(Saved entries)
[Start of section]
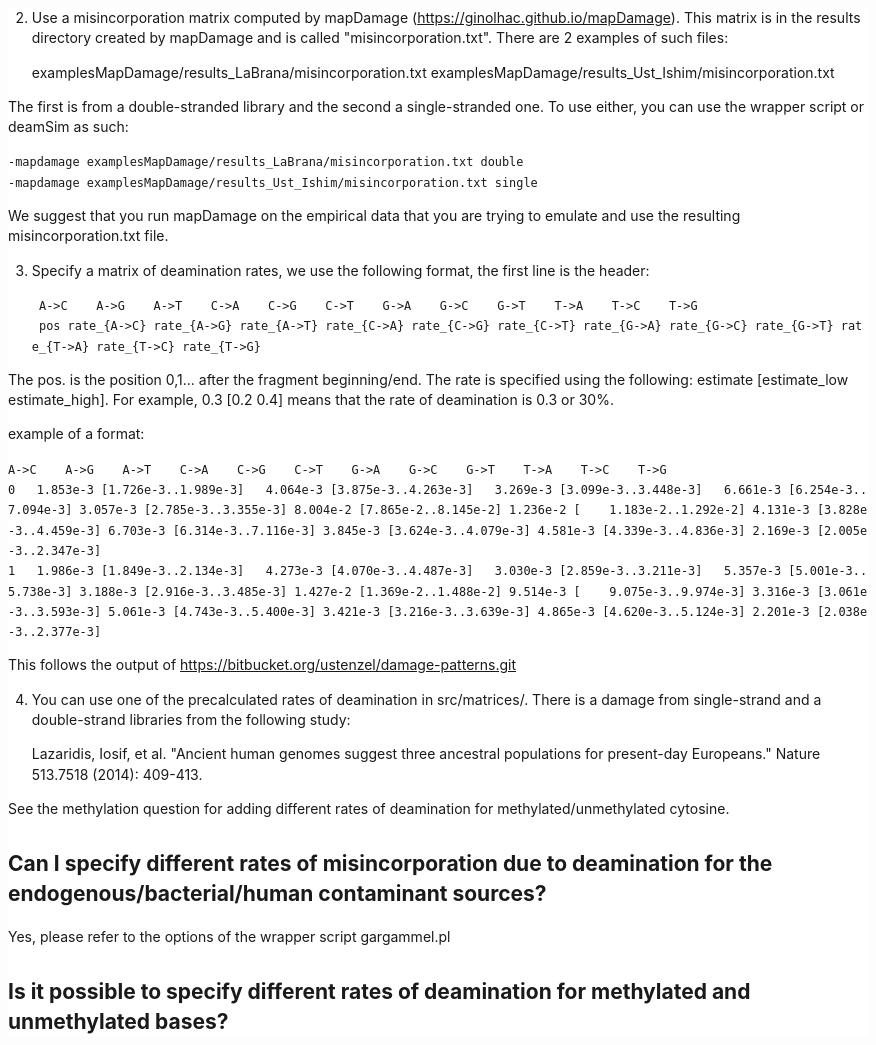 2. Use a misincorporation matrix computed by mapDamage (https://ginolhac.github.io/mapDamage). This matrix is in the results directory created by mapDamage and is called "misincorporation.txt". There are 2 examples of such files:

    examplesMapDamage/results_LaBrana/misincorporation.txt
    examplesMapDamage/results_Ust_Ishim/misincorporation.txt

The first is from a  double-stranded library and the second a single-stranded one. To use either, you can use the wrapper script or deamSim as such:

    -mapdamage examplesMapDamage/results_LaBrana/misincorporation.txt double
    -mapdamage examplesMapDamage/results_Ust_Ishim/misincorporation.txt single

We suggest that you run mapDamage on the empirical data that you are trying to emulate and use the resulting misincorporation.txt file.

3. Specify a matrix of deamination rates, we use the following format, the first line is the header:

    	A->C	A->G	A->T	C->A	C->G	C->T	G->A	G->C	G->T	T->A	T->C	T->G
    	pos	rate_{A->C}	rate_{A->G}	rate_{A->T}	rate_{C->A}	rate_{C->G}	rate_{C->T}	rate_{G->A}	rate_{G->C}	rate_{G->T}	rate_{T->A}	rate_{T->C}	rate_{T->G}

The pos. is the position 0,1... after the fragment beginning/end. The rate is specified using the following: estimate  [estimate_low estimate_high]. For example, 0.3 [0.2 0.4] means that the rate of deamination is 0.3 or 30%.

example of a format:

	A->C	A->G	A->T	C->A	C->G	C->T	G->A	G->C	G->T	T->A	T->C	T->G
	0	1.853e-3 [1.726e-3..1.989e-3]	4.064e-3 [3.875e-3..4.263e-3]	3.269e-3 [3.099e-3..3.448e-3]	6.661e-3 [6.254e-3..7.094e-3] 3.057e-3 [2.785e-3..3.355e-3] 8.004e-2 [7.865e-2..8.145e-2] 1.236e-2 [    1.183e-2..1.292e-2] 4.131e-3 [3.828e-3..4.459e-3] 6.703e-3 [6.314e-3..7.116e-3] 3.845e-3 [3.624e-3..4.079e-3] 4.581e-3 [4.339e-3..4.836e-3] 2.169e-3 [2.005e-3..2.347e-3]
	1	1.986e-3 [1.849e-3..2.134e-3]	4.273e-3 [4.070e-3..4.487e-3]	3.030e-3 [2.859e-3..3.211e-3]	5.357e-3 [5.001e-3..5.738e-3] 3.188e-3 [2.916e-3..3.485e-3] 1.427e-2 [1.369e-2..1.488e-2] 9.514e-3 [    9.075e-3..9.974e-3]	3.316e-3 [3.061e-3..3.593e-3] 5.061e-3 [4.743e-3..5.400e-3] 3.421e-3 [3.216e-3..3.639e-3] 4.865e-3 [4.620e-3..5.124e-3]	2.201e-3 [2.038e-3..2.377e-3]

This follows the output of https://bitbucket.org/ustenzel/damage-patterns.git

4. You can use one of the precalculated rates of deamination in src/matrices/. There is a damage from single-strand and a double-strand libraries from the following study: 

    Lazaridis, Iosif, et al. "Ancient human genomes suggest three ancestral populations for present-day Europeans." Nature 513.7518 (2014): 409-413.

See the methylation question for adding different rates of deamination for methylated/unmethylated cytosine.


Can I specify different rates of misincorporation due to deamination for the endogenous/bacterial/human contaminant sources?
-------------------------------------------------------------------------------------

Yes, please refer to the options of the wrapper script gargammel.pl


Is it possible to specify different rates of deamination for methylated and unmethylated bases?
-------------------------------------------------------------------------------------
[End of section]
[Start of section]
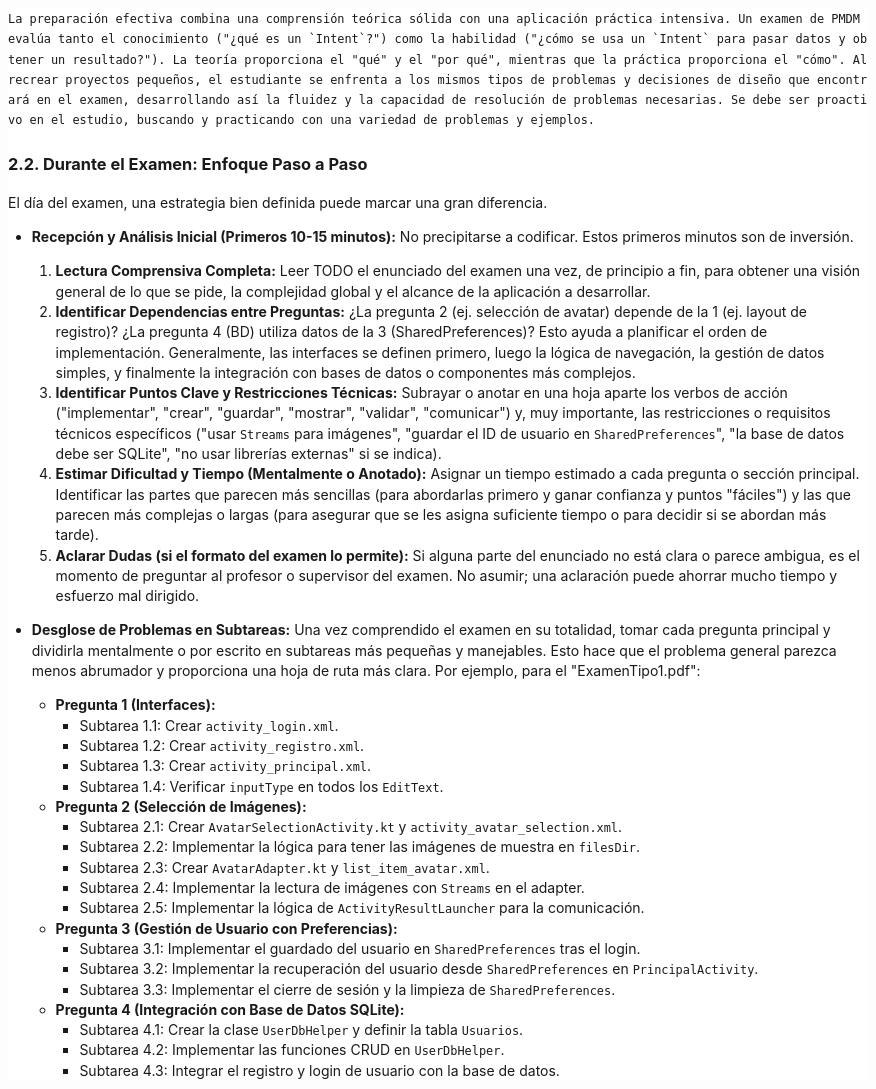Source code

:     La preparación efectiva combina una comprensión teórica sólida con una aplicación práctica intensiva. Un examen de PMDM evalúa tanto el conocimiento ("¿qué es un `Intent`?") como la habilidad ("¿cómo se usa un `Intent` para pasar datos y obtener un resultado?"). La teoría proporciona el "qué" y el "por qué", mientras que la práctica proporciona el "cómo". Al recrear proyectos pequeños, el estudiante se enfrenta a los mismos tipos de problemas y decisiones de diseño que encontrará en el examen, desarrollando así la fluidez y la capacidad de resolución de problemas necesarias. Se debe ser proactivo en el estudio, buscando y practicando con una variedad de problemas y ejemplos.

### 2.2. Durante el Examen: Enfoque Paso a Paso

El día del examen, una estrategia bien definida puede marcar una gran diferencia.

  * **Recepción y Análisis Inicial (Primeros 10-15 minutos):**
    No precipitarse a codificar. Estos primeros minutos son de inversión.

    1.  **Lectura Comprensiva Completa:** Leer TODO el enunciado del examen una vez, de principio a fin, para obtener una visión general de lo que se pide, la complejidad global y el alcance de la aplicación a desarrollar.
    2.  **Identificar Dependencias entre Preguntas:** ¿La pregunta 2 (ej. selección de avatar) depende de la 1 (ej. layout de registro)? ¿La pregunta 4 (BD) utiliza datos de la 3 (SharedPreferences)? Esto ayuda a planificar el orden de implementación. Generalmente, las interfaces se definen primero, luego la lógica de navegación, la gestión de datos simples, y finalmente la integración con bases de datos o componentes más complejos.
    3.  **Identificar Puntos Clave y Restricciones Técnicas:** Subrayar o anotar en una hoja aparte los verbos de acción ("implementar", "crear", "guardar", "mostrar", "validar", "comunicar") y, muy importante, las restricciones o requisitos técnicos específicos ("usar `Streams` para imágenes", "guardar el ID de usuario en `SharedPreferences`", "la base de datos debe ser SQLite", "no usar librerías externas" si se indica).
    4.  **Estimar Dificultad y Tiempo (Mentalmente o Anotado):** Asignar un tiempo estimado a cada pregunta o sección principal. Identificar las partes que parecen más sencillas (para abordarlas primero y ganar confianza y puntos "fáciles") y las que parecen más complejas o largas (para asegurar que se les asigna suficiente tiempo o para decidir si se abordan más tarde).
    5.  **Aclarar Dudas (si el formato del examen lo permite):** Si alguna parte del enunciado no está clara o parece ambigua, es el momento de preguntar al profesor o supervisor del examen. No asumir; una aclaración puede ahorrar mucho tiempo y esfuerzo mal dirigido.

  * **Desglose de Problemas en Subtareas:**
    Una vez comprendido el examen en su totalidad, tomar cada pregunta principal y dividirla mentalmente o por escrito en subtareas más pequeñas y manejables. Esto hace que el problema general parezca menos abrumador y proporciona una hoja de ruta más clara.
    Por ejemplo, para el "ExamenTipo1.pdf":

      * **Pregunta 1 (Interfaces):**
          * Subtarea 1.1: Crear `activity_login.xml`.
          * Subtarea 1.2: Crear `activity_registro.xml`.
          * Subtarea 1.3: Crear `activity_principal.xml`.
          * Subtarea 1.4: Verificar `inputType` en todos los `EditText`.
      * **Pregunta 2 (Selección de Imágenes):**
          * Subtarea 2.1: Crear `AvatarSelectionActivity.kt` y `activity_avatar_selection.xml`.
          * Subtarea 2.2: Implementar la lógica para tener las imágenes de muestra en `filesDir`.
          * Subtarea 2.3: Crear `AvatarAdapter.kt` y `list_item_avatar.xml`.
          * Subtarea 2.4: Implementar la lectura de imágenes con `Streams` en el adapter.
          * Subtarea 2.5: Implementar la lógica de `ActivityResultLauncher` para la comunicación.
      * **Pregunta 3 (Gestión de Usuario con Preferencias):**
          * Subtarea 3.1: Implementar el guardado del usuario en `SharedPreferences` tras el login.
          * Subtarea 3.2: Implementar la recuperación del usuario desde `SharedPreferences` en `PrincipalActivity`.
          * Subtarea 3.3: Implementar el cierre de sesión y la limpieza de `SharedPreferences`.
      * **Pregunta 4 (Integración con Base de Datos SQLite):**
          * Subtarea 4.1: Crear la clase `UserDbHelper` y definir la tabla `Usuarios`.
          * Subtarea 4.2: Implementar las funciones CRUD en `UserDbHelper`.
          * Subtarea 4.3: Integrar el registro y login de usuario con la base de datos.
[End of section]
» **DESCRIPTION OF THE TASK**:
Which of the lines above hold the string "hoja"? Pick each of them out.

» **TASK OUTPUT**:
    3.  **Identificar Puntos Clave y Restricciones Técnicas:** Subrayar o anotar en una hoja aparte los verbos de acción ("implementar", "crear", "guardar", "mostrar", "validar", "comunicar") y, muy importante, las restricciones o requisitos técnicos específicos ("usar `Streams` para imágenes", "guardar el ID de usuario en `SharedPreferences`", "la base de datos debe ser SQLite", "no usar librerías externas" si se indica).
    Una vez comprendido el examen en su totalidad, tomar cada pregunta principal y dividirla mentalmente o por escrito en subtareas más pequeñas y manejables. Esto hace que el problema general parezca menos abrumador y proporciona una hoja de ruta más clara.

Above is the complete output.